Muslim congresswomen Ilhan Omar and Rashida Tlaib have faced extreme scrutiny from establishment Democrats in Washington since taking office. They’ve had to publically prove their Americanness to be taken seriously in the political sphere; consequently introducing a conversation about faith, race and progressive politics to our zeitgeist.
Dr. Heath Carter, associate professor at Princeton Theological Seminary and author of “Union Made: Working People and the Rise of Social Christianity in Chicago,” described the mutually evolving/devolving status of religion and the American political left through a pre and post Cold War framework.
“In the not so distant past, during the Civil Rights era and what not, you had a Christian [leftist] consciousness that saw an intuitive connection between faith and politics,” said Carter.
During the Cold War, Carter explained, the Christian right successfully co-opted religious rhetoric from the left by labeling Civil Rights activists as communists.
This time period allowed Republicans to weaponize religious rhetoric from the left and sell a political conservatism rooted in free market policies and Christian doctrine. Because anything related to communism like advocating for worker’s rights and concepts of economic/social equality were seen as taboo during the Red Scare, the shift in political religiousness from left to right succeeded and has dominated the political-religious narrative since.
Marlon Millner, PhD candidate at Northwestern’s divinity school, said there isn’t room for religious groups in mainstream progressive discourse; that leftist conversations are dominated by white liberals who are theoretically dedicated to anti-oppressive ways of thinking but who actively exclude religious voices from the political sphere; adding that most religious people come from marginalized racial backgrounds and lower socioeconomic statuses; making the exclusion of religious voices in politics an exclusion of black, brown and poor people in politics.

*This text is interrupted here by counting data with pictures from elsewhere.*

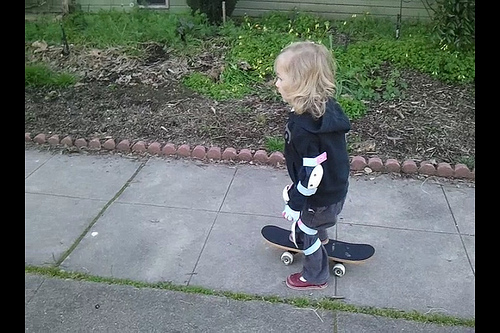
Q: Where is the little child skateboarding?
A: Sidewalk.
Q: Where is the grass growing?
A: Edge of the sidewalk.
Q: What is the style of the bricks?
A: Scalloped.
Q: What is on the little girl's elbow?
A: An elbow pad.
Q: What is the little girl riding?
A: A skateboard.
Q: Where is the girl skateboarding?
A: On the sidewalk.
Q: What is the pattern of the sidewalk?
A: Squares.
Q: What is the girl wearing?
A: A black hoodie and pants.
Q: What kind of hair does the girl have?
A: Curly blonde.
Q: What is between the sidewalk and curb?
A: Thin line of grass.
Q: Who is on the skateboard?
A: Little girl.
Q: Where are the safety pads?
A: Elbows and knees.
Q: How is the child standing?
A: One foot on skateboard.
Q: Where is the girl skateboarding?
A: Sidewalk.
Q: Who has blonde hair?
A: Toddler.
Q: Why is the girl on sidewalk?
A: Skateboarding.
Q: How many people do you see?
A: 1.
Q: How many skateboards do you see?
A: One.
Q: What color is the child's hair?
A: Blonde.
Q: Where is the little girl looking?
A: To the left.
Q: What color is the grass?
A: Green.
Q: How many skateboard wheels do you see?
A: 2.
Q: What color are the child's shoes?
A: Red.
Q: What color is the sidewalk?
A: Grey.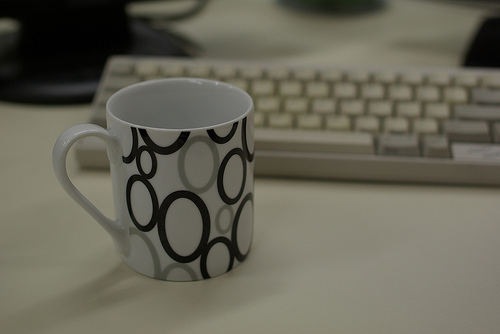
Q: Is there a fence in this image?
A: No, there are no fences.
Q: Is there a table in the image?
A: Yes, there is a table.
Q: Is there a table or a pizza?
A: Yes, there is a table.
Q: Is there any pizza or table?
A: Yes, there is a table.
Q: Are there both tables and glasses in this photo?
A: No, there is a table but no glasses.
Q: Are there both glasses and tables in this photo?
A: No, there is a table but no glasses.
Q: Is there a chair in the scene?
A: No, there are no chairs.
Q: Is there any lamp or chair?
A: No, there are no chairs or lamps.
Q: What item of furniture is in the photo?
A: The piece of furniture is a table.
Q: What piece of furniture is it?
A: The piece of furniture is a table.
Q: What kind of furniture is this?
A: That is a table.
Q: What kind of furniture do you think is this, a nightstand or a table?
A: That is a table.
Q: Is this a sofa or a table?
A: This is a table.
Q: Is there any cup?
A: Yes, there is a cup.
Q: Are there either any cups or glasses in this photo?
A: Yes, there is a cup.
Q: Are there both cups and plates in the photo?
A: No, there is a cup but no plates.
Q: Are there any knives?
A: No, there are no knives.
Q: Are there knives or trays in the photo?
A: No, there are no knives or trays.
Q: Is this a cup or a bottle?
A: This is a cup.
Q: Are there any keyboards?
A: Yes, there is a keyboard.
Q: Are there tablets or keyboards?
A: Yes, there is a keyboard.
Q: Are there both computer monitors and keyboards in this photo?
A: No, there is a keyboard but no computer monitors.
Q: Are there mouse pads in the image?
A: No, there are no mouse pads.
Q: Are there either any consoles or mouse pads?
A: No, there are no mouse pads or consoles.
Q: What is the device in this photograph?
A: The device is a keyboard.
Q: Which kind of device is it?
A: The device is a keyboard.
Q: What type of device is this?
A: This is a keyboard.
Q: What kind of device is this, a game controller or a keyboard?
A: This is a keyboard.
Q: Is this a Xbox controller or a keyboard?
A: This is a keyboard.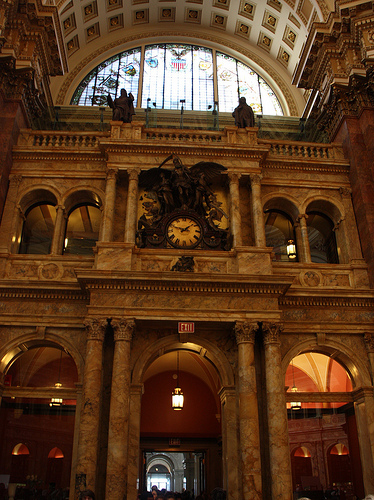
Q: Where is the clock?
A: On the building.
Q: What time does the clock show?
A: 1:50.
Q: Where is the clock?
A: On the wall.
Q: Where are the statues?
A: On the wall.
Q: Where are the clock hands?
A: On the clock.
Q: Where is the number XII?
A: On the sign.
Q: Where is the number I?
A: On the sign.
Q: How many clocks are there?
A: One.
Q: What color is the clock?
A: White.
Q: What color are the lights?
A: Yellow.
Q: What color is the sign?
A: Red and white.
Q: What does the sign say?
A: Exit.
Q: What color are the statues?
A: Brown.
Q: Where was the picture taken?
A: In a coliseum.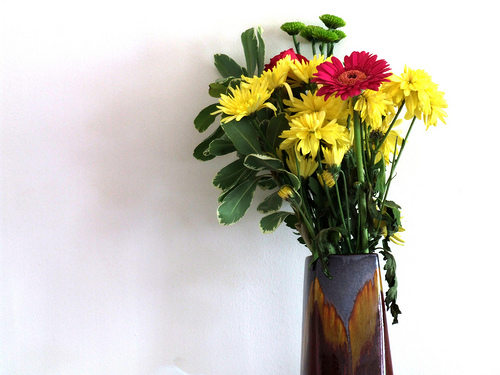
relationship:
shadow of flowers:
[69, 41, 235, 341] [195, 12, 443, 370]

“Progressive voices in a paradoxical way are tied to a type of neoliberal capitalism. They’re complicit on the structure they think they are resisting. These acts of philanthropy and equity are dependent on structural injustice, and on the marginalization of religious voices that are marked in racist terms,” said Millner. “The left wants us to think they’re not doing anything wrong, [by dismissing religion in the name of reason] but black folks can’t get to the table without a radical disavowal of religion. King was good but his references to the Bible are seen as irrelevant.”
Carter had a more positive take, and noted that establishment Democrats are aware the Black Church holds a lot of clout when it comes to the political sphere. He cited Reverend William Barber’s involvement with the 2016 election and Obama’s gospel-like rhetoric as proof establishment Democrats acknowledge, if anything, the connection between black people and Christianity.
Jimmy Rothschild, member of If Not Now, Jews for Racial and Economic Justice, Never Again, and other progressive Jewish groups around Chicago said that religion is a deeply intersectional tradition; that for Muslims, Jews and non-white Christians; culture and religion don’t exist separately, in a vacuum, they exist tangentially and intersect in ways white culture and white Protestantism, for example, don’t.
“All of these traditions have this melding of textual, cultural, ritual and linguistic elements that are really wrapped together in a way northern-European Christian religiosity isn’t. We think about religion in the U.S. as private, and that it’s just about belief; for so many people, expressing your religion is not about your private relationship with the divine. In the Jewish context, the Muslim context, the hispanic Catholic context, religion is more about what you do than what you believe,” said Rothchild. “You can’t separate the Civil Rights Movement from the Black Church.”
Rothschild said Democratic representatives can’t digest Congresswoman Omar’s political rhetoric seriously because they haven’t found a way to pigeonhole her identity yet. “When they see a black Muslim, it cuts across stereotypes,” said Rothschild. “People’s stereotypes of Muslims are right-wing, and they assume all black people are left and liberal.”
Carter noted Omar’s Muslimness is foreign to American religiosity in “the public square,” whereas Christianity and Judaism in the public square have had more time to marinate and become more palatable to the liberal American public.
“I think this is a real tension in the party. I don’t see any way in which the Dems will flourish at the national level without taking faith seriously. if anything religious voices will get more hearing in the years to come.”